The objective of the study was to explore the sagittal plane affects of a compression heel AFO design. After this first and basic study, the findings could be useful. First, although it was expected that solid ankle AFOs increase knee flexion moments to greater than normal walking, that finding should not be regarded as inconsequential. The data reaffirms the understanding that when ankle motion is reduced or limited (as with a solid ankle AFO) the peak flexion moment at the knee increases. The increase in peak flexion torque consequently requires an increase in peak extension torque provided by the extensor muscles. This results in the patient either expending more energy with each step or altering their gait to compensate. Compared to the data for solid ankle AFO design, the plastic compression heel design AFO consistently resulted in increased relative plantarflexion and reduced peak knee flexion moments at loading response.
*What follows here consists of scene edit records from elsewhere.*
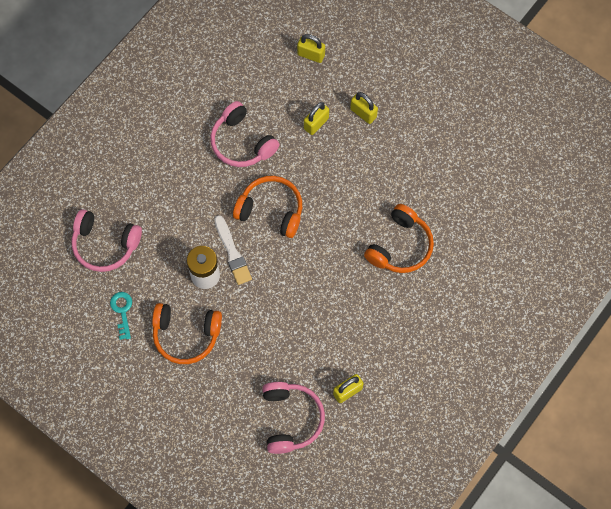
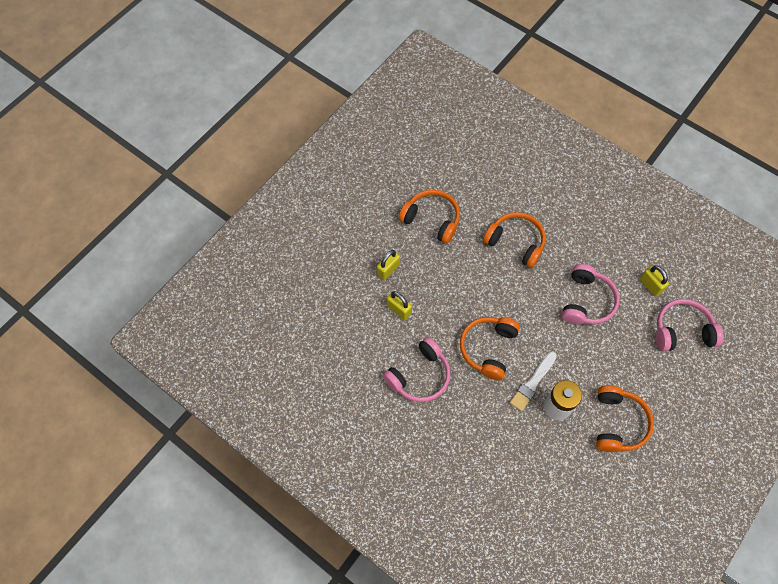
camera: 90 degrees left, 5 degrees down
(105, 245) = (534, 506): pink headphones -> pink headphones (587, 301)
(122, 311) = (602, 485): turquoise key -> none
(232, 252) = (532, 382): white brush -> white brush turned 150 degrees clockwise
(311, 55) = (326, 314): yellow padlock -> none
(427, 158) = (432, 219): none -> orange headphones

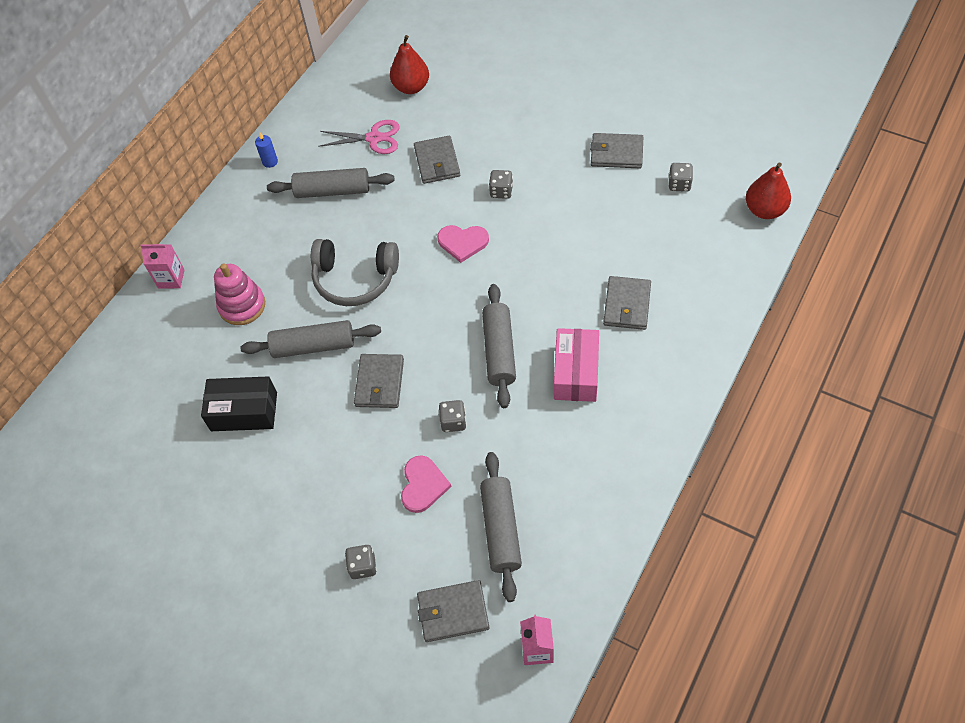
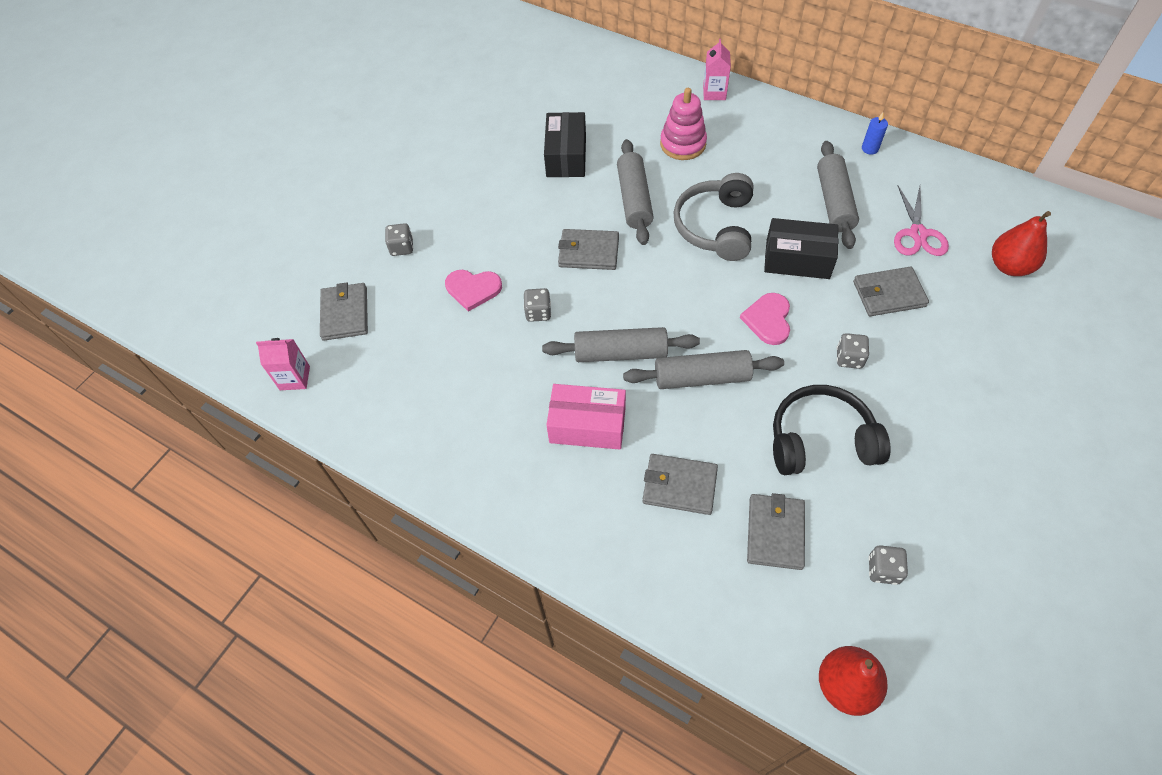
camera: 90 degrees right, 0 degrees up
(397, 220) = (797, 259): none -> black box
(501, 529) = (416, 351): grey rolling pin -> grey rolling pin (702, 377)
(578, 213) = (820, 440): none -> black headphones
(616, 153) = (931, 493): grey wallet -> grey wallet (775, 532)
Albeit subjective information, all three of the subjects reported that the compression orthoses allowed a smoother transition from swing to stance and required less effort from their knee extensor muscles. Considering that 60% of the person's body weight is transferred through the limb in a matter of 0.02 seconds 3 , the substantial forces generated can cause instability and discomfort, especially for patients with motor coordination and strength deficits. Researching how to properly balance beneficial motions while reducing excessive forces could lead to increased energy efficiently, comfort, and symmetry of gait. It is the best interest of patients for orthotists and physicians to continue investigating AFO designs to improve patient's gait.